Wednesday, December 13, 2006

Locked in a Past Moment

I experienced something interesting related to narrative late yesterday. One of my coworkers is currently going through a difficult time—her family is in crisis. I was feeling sad for her and sending her good vibes (my word for prayer, really). I felt like I was moving and operating in a cloud because so much of my thought was with her.

In an e-mail to another friend and coworker last night, I was surprised to find a story from my own life spilling out. I wrote about an experience that happened when my oldest son was a baby. While we were traveling, he became very sick and we rushed him to the emergency room, not knowing whether he would be okay. I wrote about the panic, fear, and mightmarish quality of that night as though it happened yesterday. It was all still very alive for me—even though it happened 17 years ago, and even though everything turned out all right.

I could feel every emotion from that experience and see all the visuals very clearly. The crowded and noisy ER. The antiseptic smell of the exam room. The face of the doctor. The tightness of my arms as I held my baby tightly to me, afraid to hand him over to strangers in that foreign place. The critical, fast-moving moments. The shots, the medicine, the people. And finally, the wave of relief when the doctor told me he would be okay and pushed a small scrap of paper in my hand with his pager number on it, in case anything else happened.

As I reflected on my own high emotional experience in simply relating that story, I suddenly connected it with an odd, somewhat irrational alarm I get when, even today, I have trouble reaching my kids. I am a pretty even person, but for some reason I can't be rational when the kids aren't answering their cell phones, or when it's been several days and one of them hasn't checked in. My youngest still lives at home and the oldest lives only a mile away, so I see them every day, but my middle child—the son who was the focus of this emergency narrative—is in his first year at college and I had an experience a few weeks ago when I was worried because he hadn't answered his phone for several days. It's the same feeling I felt when I held tightly to him in the ER and didn't want to hand him over to strangers. It was that fear of losing him that overshadowed everything else.

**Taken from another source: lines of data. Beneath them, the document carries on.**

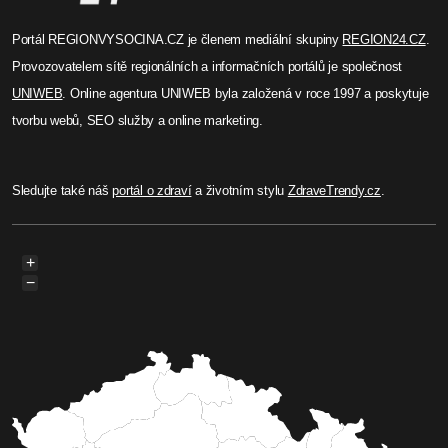
Portál REGIONVYSOCINA.CZ je členem mediální skupiny
REGION24.CZ
.
Provozovatelem sítě regionálních a informačních portálů je společnost
UNIWEB
. Online agentura UNIWEB byla založená v roce 1997 a poskytuje
tvorbu webů, SEO služby a online marketing.
Sledujte také náš
portál o zdraví
a životním stylu
ZdraveTrendy.cz
.
+
−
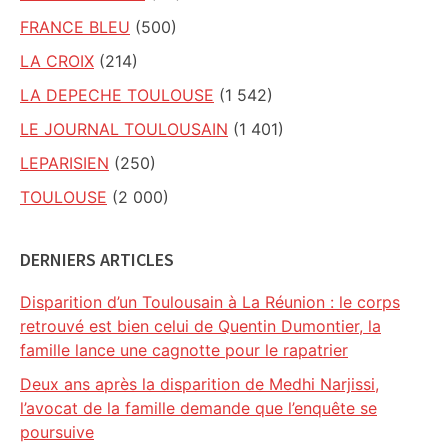
FRANCE BLEU
(500)
LA CROIX
(214)
LA DEPECHE TOULOUSE
(1 542)
LE JOURNAL TOULOUSAIN
(1 401)
LEPARISIEN
(250)
TOULOUSE
(2 000)
DERNIERS ARTICLES
Disparition d’un Toulousain à La Réunion : le corps
retrouvé est bien celui de Quentin Dumontier, la
famille lance une cagnotte pour le rapatrier
Deux ans après la disparition de Medhi Narjissi,
l’avocat de la famille demande que l’enquête se
poursuive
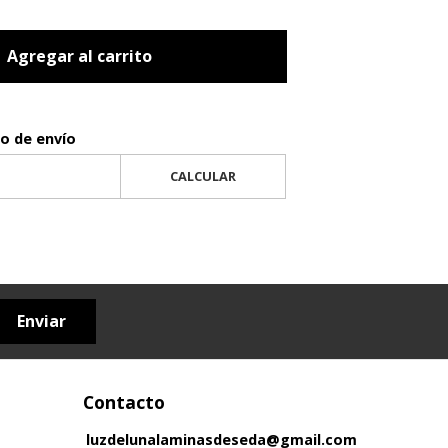
Agregar al carrito
to de envío
CALCULAR
Enviar
Contacto
luzdelunalaminasdeseda@gmail.com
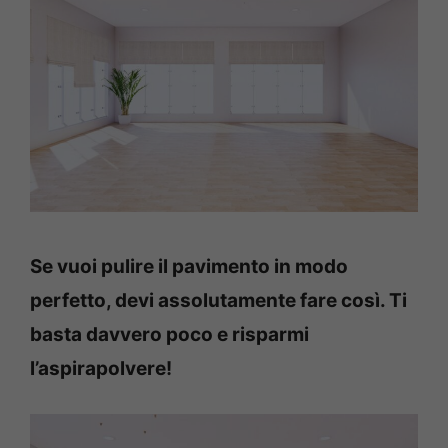
Se vuoi pulire il pavimento in modo
perfetto, devi assolutamente fare così. Ti
basta davvero poco e risparmi
l’aspirapolvere!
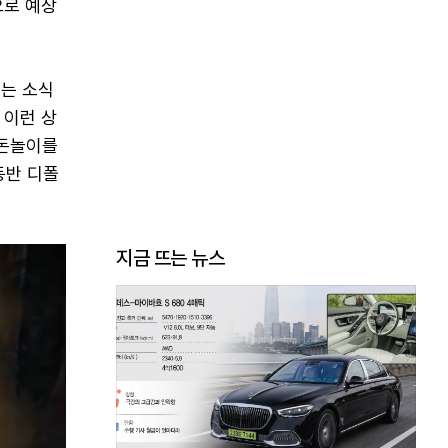
으로 예상
는 소식
 이런 상
 돈놀이를
동반 디폴
지금 뜨는 뉴스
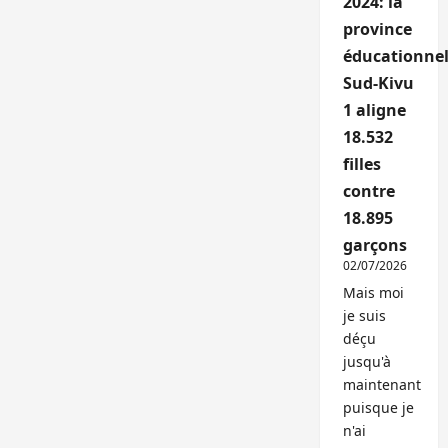
2024: la
province
éducationnel
Sud-Kivu
1 aligne
18.532
filles
contre
18.895
garçons
02/07/2026
Mais moi
je suis
déçu
jusqu'à
maintenant
puisque je
n'ai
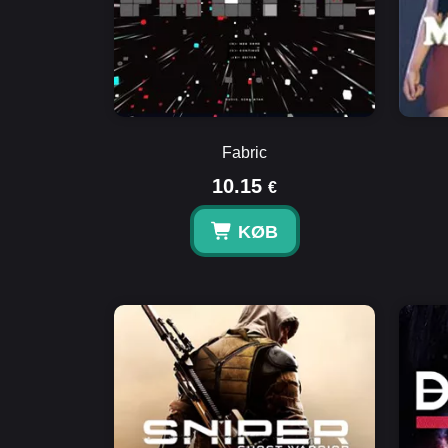
Fabric
10.15
€
KØB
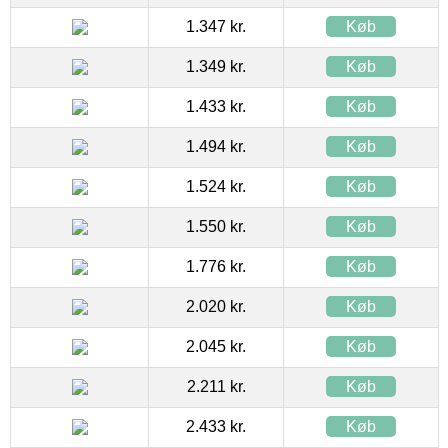
1.347 kr.
Køb
1.349 kr.
Køb
1.433 kr.
Køb
1.494 kr.
Køb
1.524 kr.
Køb
1.550 kr.
Køb
1.776 kr.
Køb
2.020 kr.
Køb
2.045 kr.
Køb
2.211 kr.
Køb
2.433 kr.
Køb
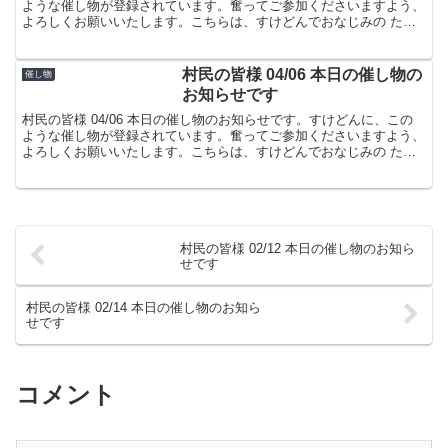
ような催し物が登録されています。奮ってご参加くださいますよう、
よろしくお願いいたします。こちらは、すけどんでおなじみの たま
屋でした。
村民の皆様 04/06 本日の催し物の
催し物
お知らせです
村民の皆様 04/06 本日の催し物のお知らせです。すけどんに、この
ような催し物が登録されています。奮ってご参加くださいますよう、
よろしくお願いいたします。こちらは、すけどんでおなじみの たま
屋でした。
村民の皆様 02/12 本日の催し物のお知ら
せです
村民の皆様 02/14 本日の催し物のお知ら
せです
コメント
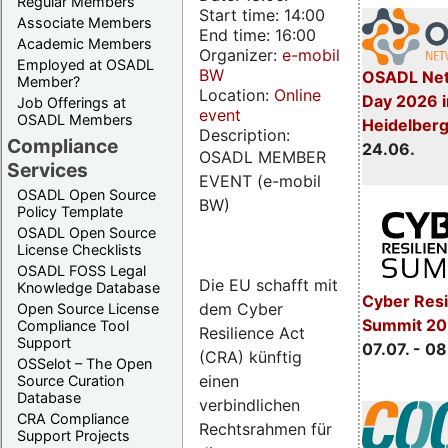
Regular Members
Start time: 14:00
Associate Members
End time: 16:00
Academic Members
Organizer:
e-mobil
Employed at OSADL
BW
OSADL Net
Member?
Location:
Online
Day 2026 i
Job Offerings at
event
OSADL Members
Heidelber
Description:
Compliance
24.06.
OSADL MEMBER
Services
EVENT (e-mobil
OSADL Open Source
BW)
Policy Template
OSADL Open Source
License Checklists
OSADL FOSS Legal
Die EU schafft mit
Knowledge Database
Cyber Resi
dem Cyber
Open Source License
Summit 2
Compliance Tool
Resilience Act
Support
07.07. - 08
(CRA) künftig
OSSelot – The Open
einen
Source Curation
Database
verbindlichen
CRA Compliance
Rechtsrahmen für
Support Projects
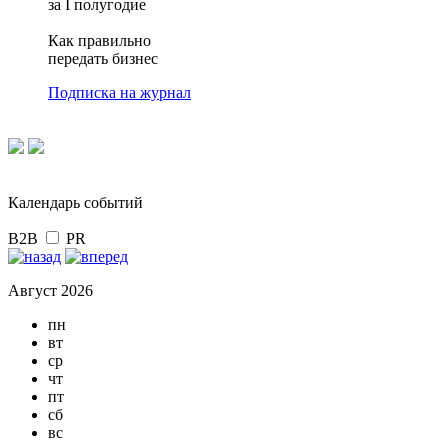
за I полугодие
Как правильно
передать бизнес
Подписка на журнал
Календарь событий
B2B
PR
Август 2026
пн
вт
ср
чт
пт
сб
вс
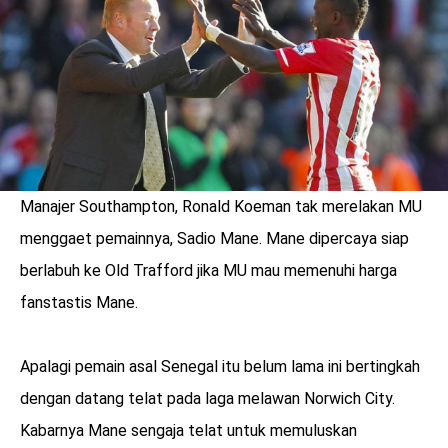
Manajer Southampton, Ronald Koeman tak merelakan MU
menggaet pemainnya, Sadio Mane. Mane dipercaya siap
berlabuh ke Old Trafford jika MU mau memenuhi harga
fanstastis Mane.
benefit
Apalagi pemain asal Senegal itu belum lama ini bertingkah
menarik
dengan datang telat pada laga melawan Norwich City.
Kabarnya Mane sengaja telat untuk memuluskan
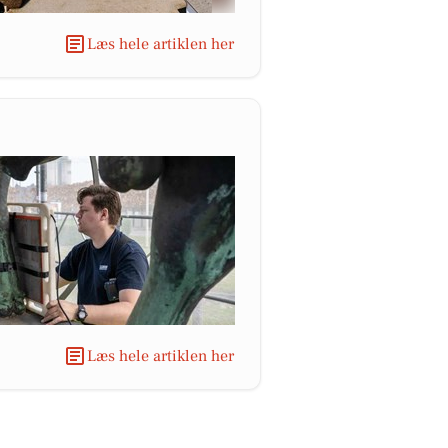
Læs hele artiklen her
Læs hele artiklen her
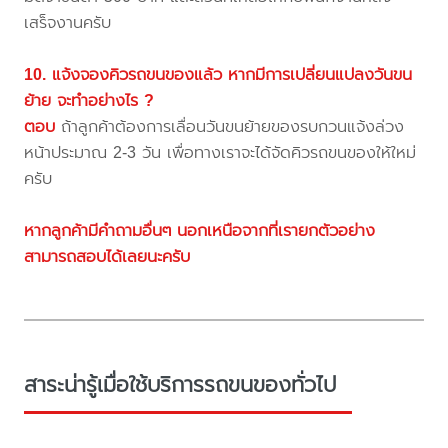
เสร็จงานครับ
10. แจ้งจองคิวรถขนของแล้ว หากมีการเปลี่ยนแปลงวันขน
ย้าย จะทำอย่างไร ?
ตอบ
ถ้าลูกค้าต้องการเลื่อนวันขนย้ายของรบกวนแจ้งล่วง
หน้าประมาณ 2-3 วัน เพื่อทางเราจะได้จัดคิวรถขนของให้ใหม่
ครับ
หากลูกค้ามีคำถามอื่นๆ นอกเหนือจากที่เรายกตัวอย่าง
สามารถสอบได้เลยนะครับ
สาระน่ารู้เมื่อใช้บริการรถขนของทั่วไป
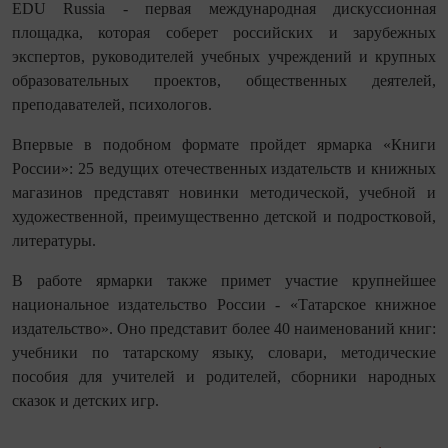
EDU Russia - первая международная дискуссионная
площадка, которая соберет российских и зарубежных
экспертов, руководителей учебных учреждений и крупных
образовательных проектов, общественных деятелей,
преподавателей, психологов.
Впервые в подобном формате пройдет ярмарка «Книги
России»: 25 ведущих отечественных издательств и книжных
магазинов представят новинки методической, учебной и
художественной, преимущественно детской и подростковой,
литературы.
В работе ярмарки также примет участие крупнейшее
национальное издательство России - «Татарское книжное
издательство». Оно представит более 40 наименований книг:
учебники по татарскому языку, словари, методические
пособия для учителей и родителей, сборники народных
сказок и детских игр.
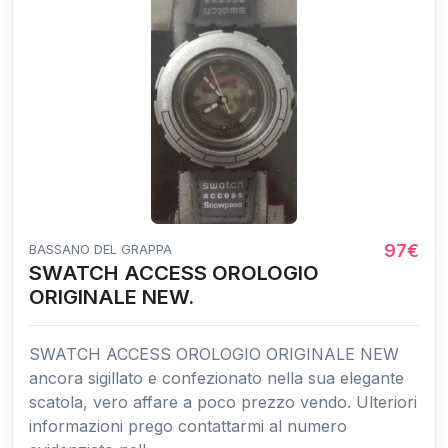
97€
BASSANO DEL GRAPPA
SWATCH ACCESS OROLOGIO
ORIGINALE NEW.
SWATCH ACCESS OROLOGIO ORIGINALE NEW
ancora sigillato e confezionato nella sua elegante
scatola, vero affare a poco prezzo vendo. Ulteriori
informazioni prego contattarmi al numero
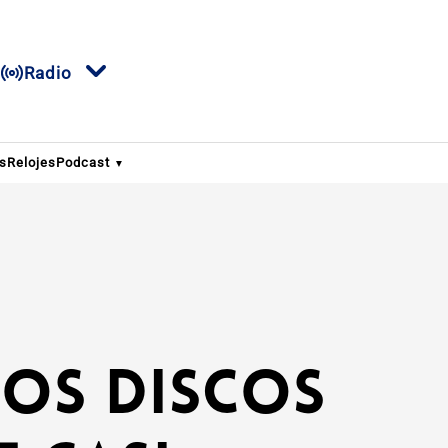
Radio
os
Relojes
Podcast
Los discos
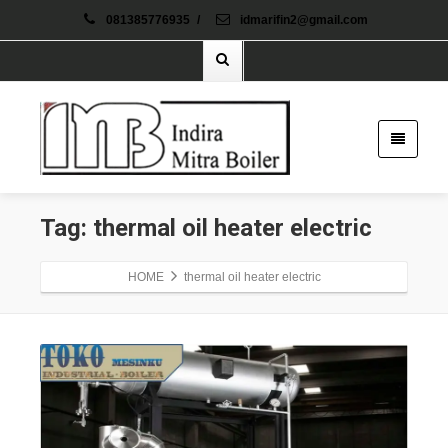
081385776935
/
idmarifin2@gmail.com
Tag: thermal oil heater electric
HOME
thermal oil heater electric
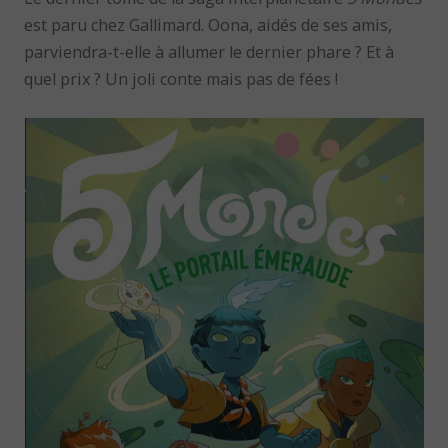
est paru chez Gallimard. Oona, aidés de ses amis,
parviendra-t-elle à allumer le dernier phare ? Et à
quel prix ? Un joli conte mais pas de fées !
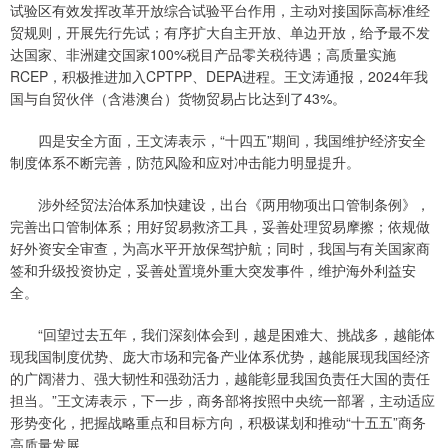
试验区有效发挥改革开放综合试验平台作用，主动对接国际高标准经
贸规则，开展先行先试；有序扩大自主开放、单边开放，给予最不发
达国家、非洲建交国家100%税目产品零关税待遇；高质量实施
RCEP，积极推进加入CPTPP、DEPA进程。王文涛通报，2024年我
国与自贸伙伴（含港澳台）货物贸易占比达到了43%。
四是安全方面，王文涛表示，“十四五”期间，我国维护经济安全
制度体系不断完善，防范风险和应对冲击能力明显提升。
涉外经贸法治体系加快建设，出台《两用物项出口管制条例》，
完善出口管制体系；用好贸易救济工具，妥善处理贸易摩擦；依规做
好外资安全审查，为高水平开放保驾护航；同时，我国与有关国家商
签和升级投资协定，妥善处置境外重大突发事件，维护海外利益安
全。
“回望过去五年，我们深刻体会到，越是困难大、挑战多，越能体
现我国制度优势、庞大市场和完备产业体系优势，越能展现我国经济
的广阔潜力、强大韧性和强劲活力，越能彰显我国负责任大国的责任
担当。”王文涛表示，下一步，商务部将按照中央统一部署，主动适应
形势变化，把握战略重点和目标方向，积极谋划和推动“十五五”商务
高质量发展。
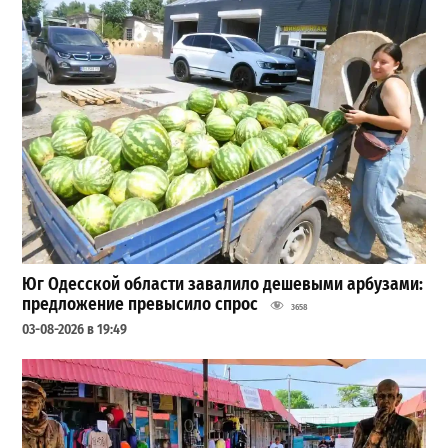
Юг Одесской области завалило дешевыми арбузами:
предложение превысило спрос
3658
03-08-2026 в 19:49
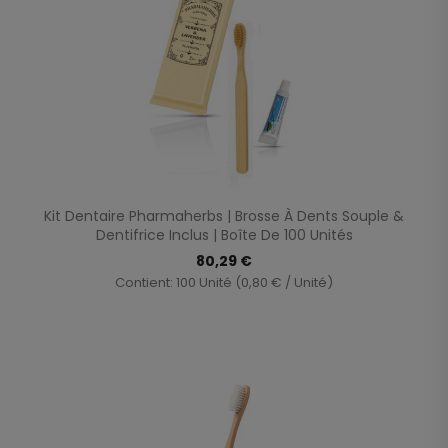
Kit Dentaire Pharmaherbs | Brosse À Dents Souple &
Dentifrice Inclus | Boîte De 100 Unités
80,29 €
Contient: 100 Unité (0,80 € / Unité)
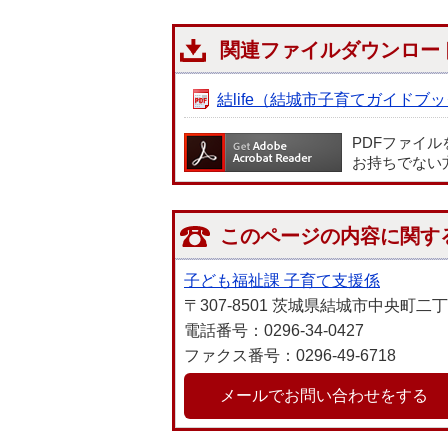
関連ファイルダウンロー
結life（結城市子育てガイドブック）
PDFファイ
お持ちでない
このページの内容に関す
子ども福祉課 子育て支援係
〒307-8501 茨城県結城市中央町二
電話番号：0296-34-0427
ファクス番号：0296-49-6718
メールでお問い合わせをする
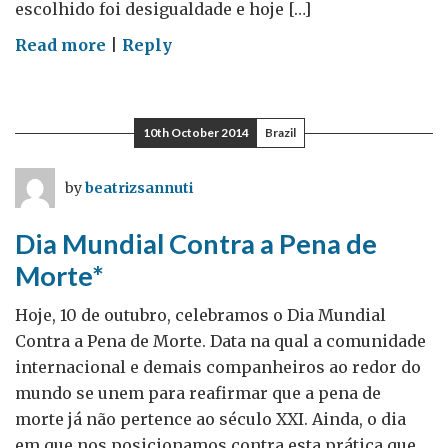
escolhido foi desigualdade e hoje […]
on
Read more
|
Reply
Nutrição
para
o
10th October 2014
Brazil
Crescimento
–
by
beatrizsannuti
combatendo
a
Dia Mundial Contra a Pena de
fome
Morte*
e
a
Hoje, 10 de outubro, celebramos o Dia Mundial
desigualdade
Contra a Pena de Morte. Data na qual a comunidade
através
internacional e demais companheiros ao redor do
do
mundo se unem para reafirmar que a pena de
comércio
morte já não pertence ao século XXI. Ainda, o dia
e
em que nos posicionamos contra esta prática que,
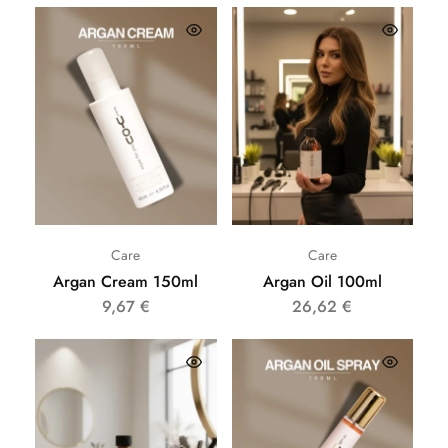
Care
Care
Argan Cream 150ml
Argan Oil 100ml
9,67
€
26,62
€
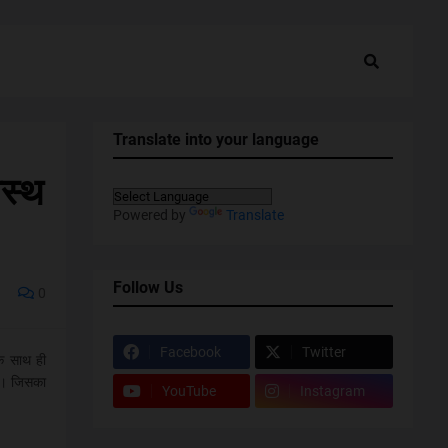
Translate into your language
वस्थ
Powered by
Translate
Follow Us
0
Facebook
Twitter
 के साथ ही
था। जिसका
YouTube
Instagram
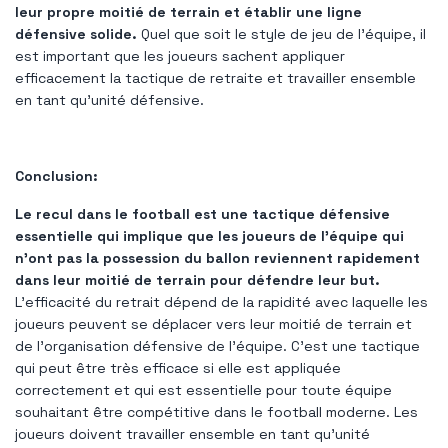
leur propre moitié de terrain et établir une ligne
défensive solide.
Quel que soit le style de jeu de l’équipe, il
est important que les joueurs sachent appliquer
efficacement la tactique de retraite et travailler ensemble
en tant qu’unité défensive.
Conclusion:
Le recul dans le football est une tactique défensive
essentielle qui implique que les joueurs de l'équipe qui
n'ont pas la possession du ballon reviennent rapidement
dans leur moitié de terrain pour défendre leur but.
L'efficacité du retrait dépend de la rapidité avec laquelle les
joueurs peuvent se déplacer vers leur moitié de terrain et
de l'organisation défensive de l'équipe. C’est une tactique
qui peut être très efficace si elle est appliquée
correctement et qui est essentielle pour toute équipe
souhaitant être compétitive dans le football moderne. Les
joueurs doivent travailler ensemble en tant qu'unité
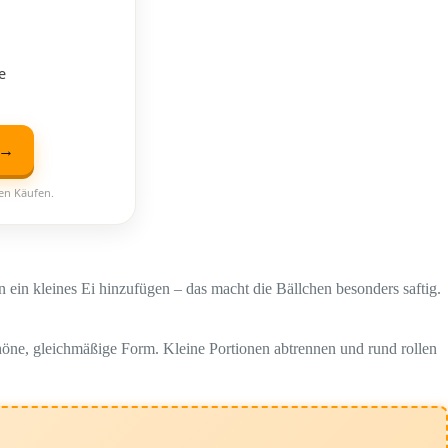
e
 →
ten Käufen.
ein kleines Ei hinzufügen – das macht die Bällchen besonders saftig.
chöne, gleichmäßige Form. Kleine Portionen abtrennen und rund rollen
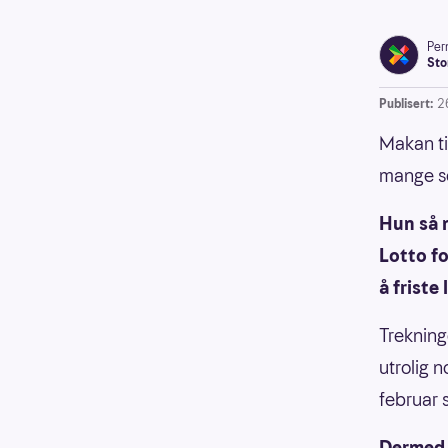
Pern
Sto
Publisert:
2
Makan ti
mange s
Hun så 
Lotto fo
å friste
Trekning
utrolig 
februar s
Dermed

I've been reading a lot of Jung lately (amazing, amazing) and in Synchronicity, he talks about the idea of the emotions being the catalyzing energy that seems to attract "runs" or "series" of synchronous events. Jumping off this idea, I was aware of the way in which the experience of taking my baby to the ER in a foreign place still had life for me. There was real, living emotion trapped inside that event—it was obvious because of the way it still moved me. It made me wonder whether our life energy gets locked in individual moments and waits for release, understanding, and integration. It's a great focus and intention for narrative work, I think. And it's something we each do for each other, every day, simply by living our lives and sharing what we experience.